#### [PROBLEM]
Each line of the records containing "down" is to be copied out and returned.

#### [DATA EXTRACT]

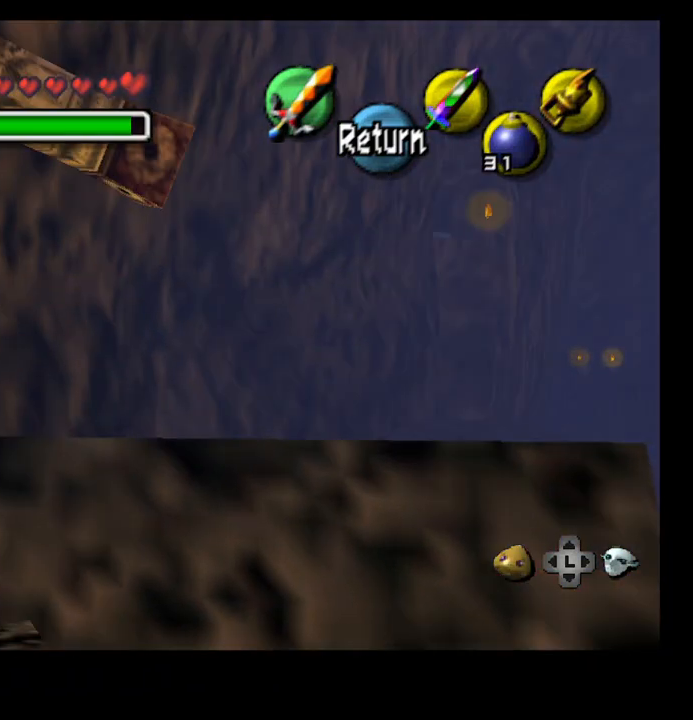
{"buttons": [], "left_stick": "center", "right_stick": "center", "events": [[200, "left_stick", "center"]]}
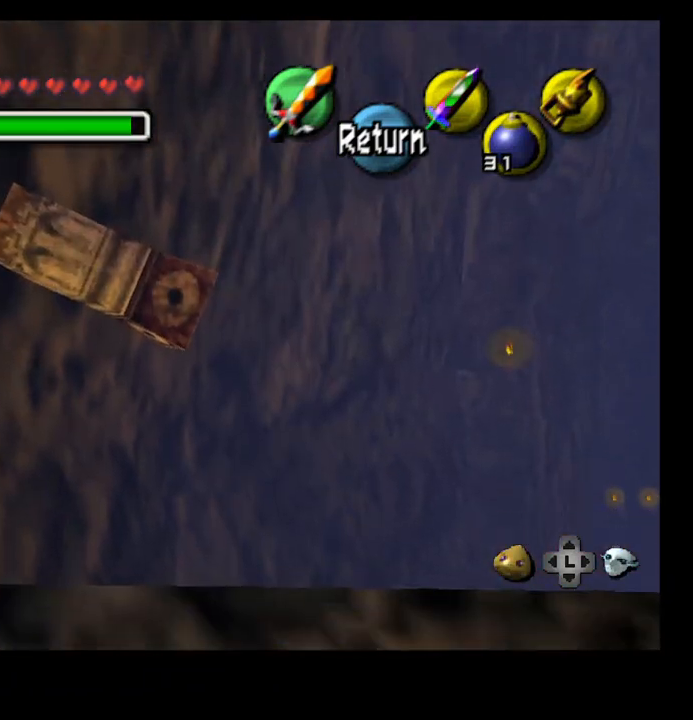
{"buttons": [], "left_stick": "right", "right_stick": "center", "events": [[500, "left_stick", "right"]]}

--

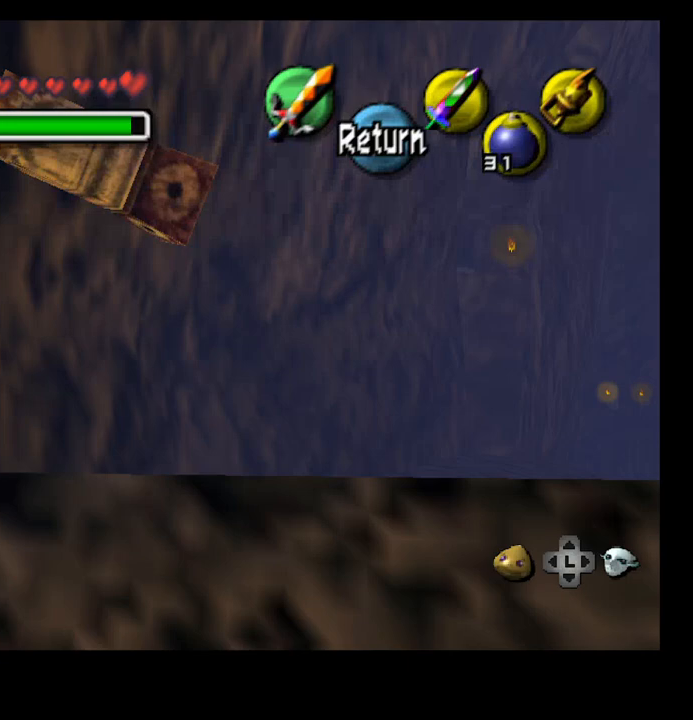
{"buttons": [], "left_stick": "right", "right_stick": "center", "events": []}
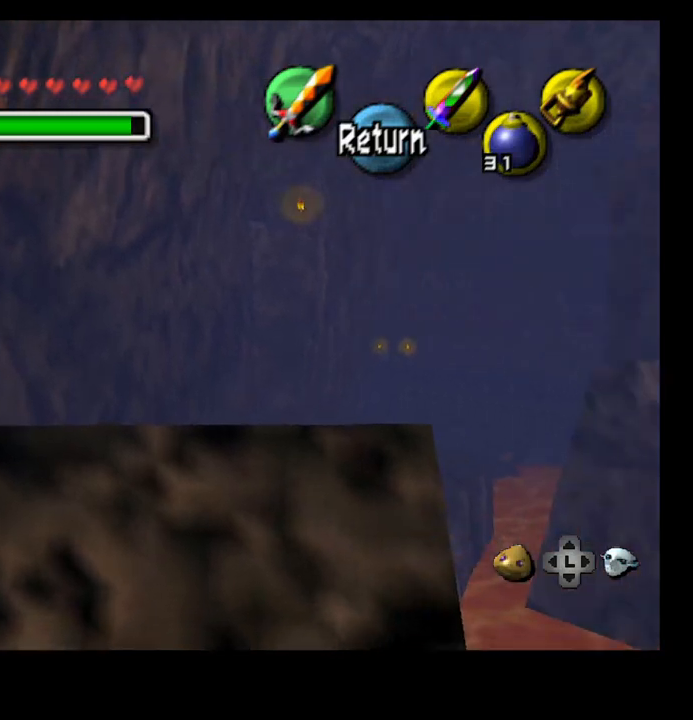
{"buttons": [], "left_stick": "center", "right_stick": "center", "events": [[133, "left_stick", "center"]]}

---

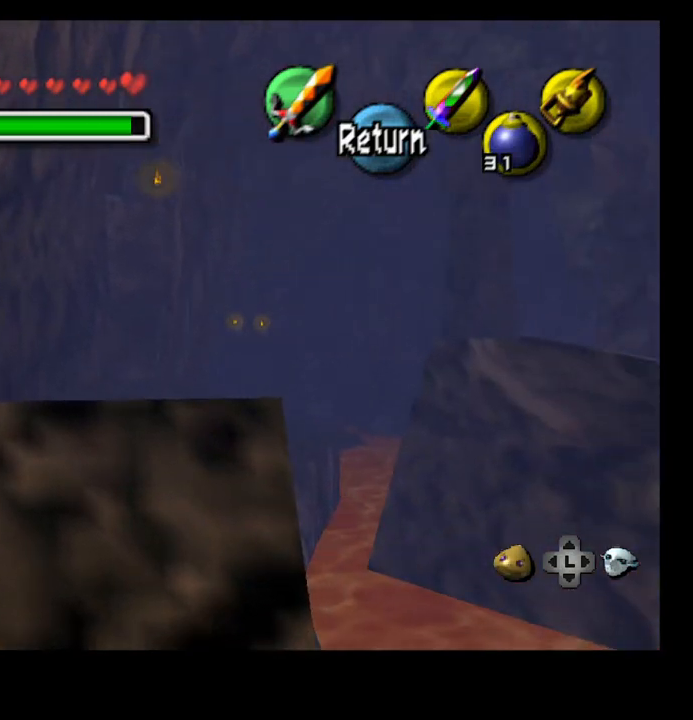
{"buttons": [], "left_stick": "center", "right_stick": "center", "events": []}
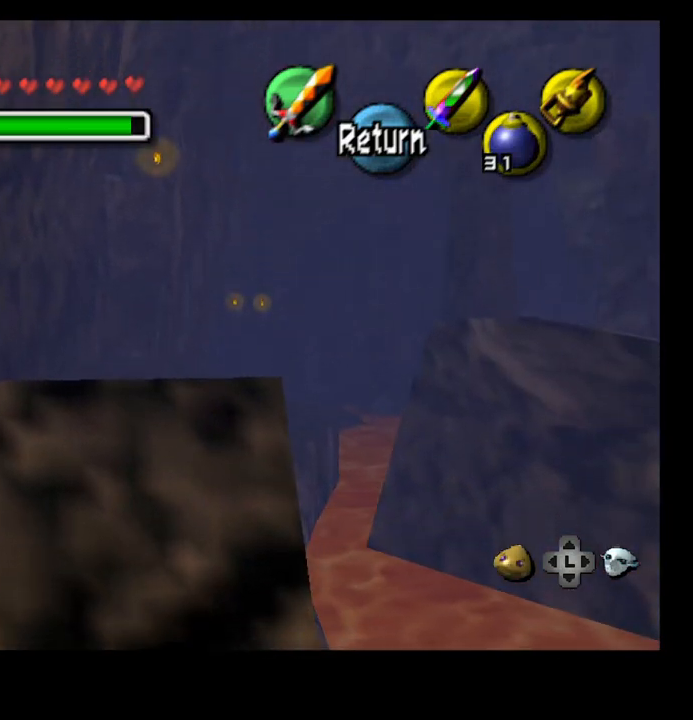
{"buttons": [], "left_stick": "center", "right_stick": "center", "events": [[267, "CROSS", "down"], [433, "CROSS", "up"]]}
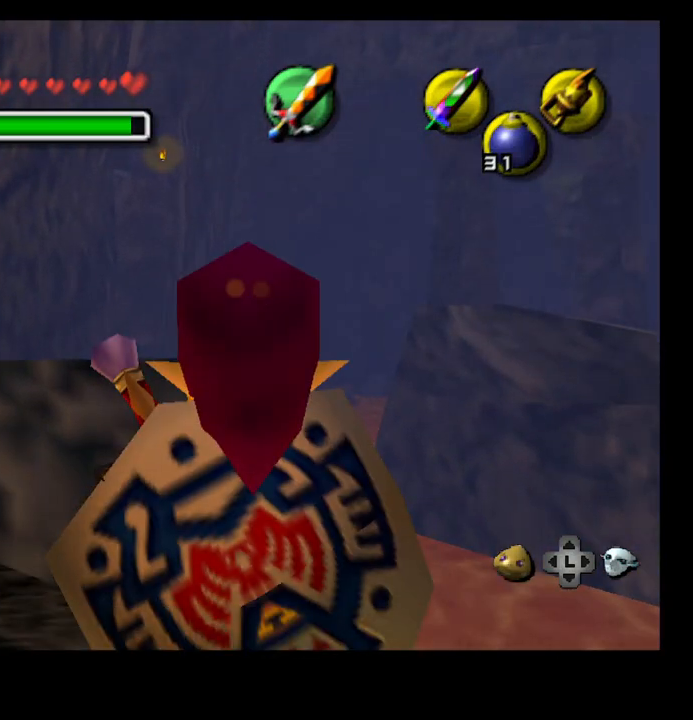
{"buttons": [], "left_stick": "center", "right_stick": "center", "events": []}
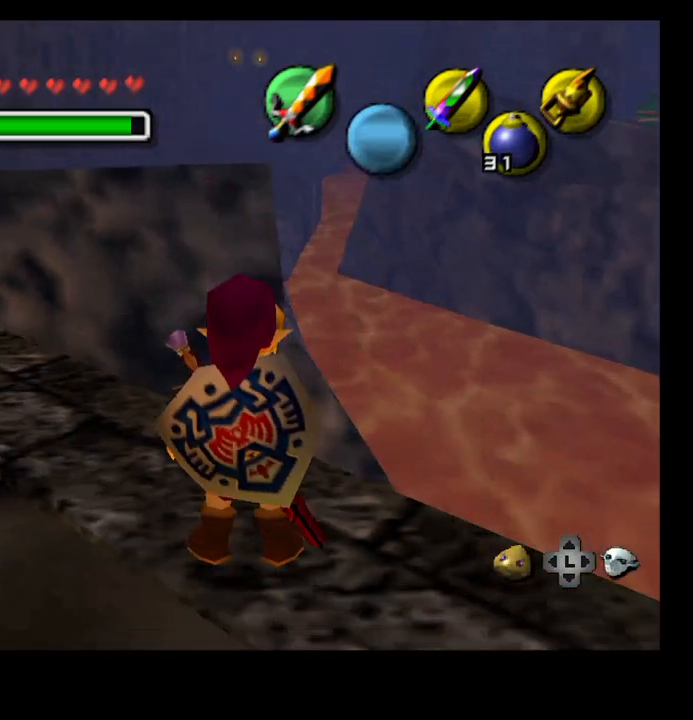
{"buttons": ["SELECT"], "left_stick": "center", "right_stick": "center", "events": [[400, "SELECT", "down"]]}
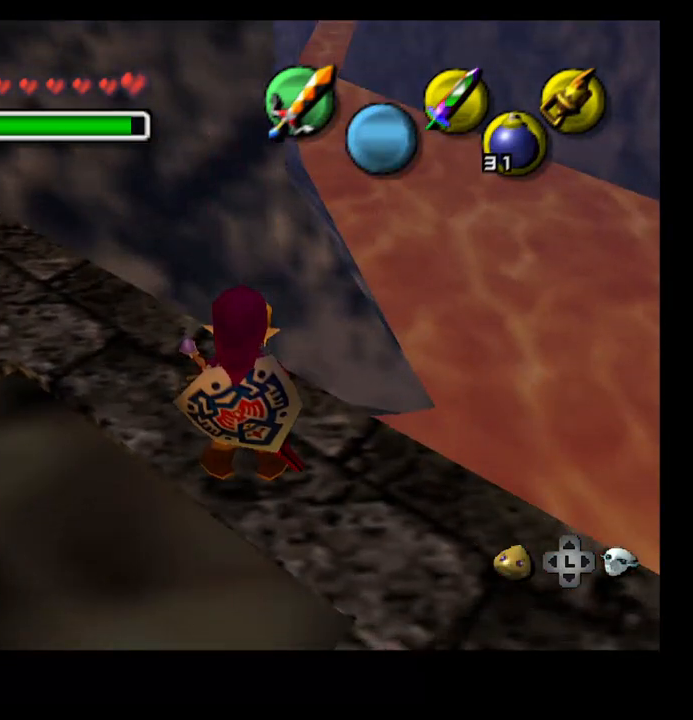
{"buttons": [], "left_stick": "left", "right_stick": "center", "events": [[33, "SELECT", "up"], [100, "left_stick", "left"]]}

#### [RESPONSE]
{"buttons": [], "left_stick": "center", "right_stick": "center", "events": [[267, "CROSS", "down"], [433, "CROSS", "up"]]}
{"buttons": ["SELECT"], "left_stick": "center", "right_stick": "center", "events": [[400, "SELECT", "down"]]}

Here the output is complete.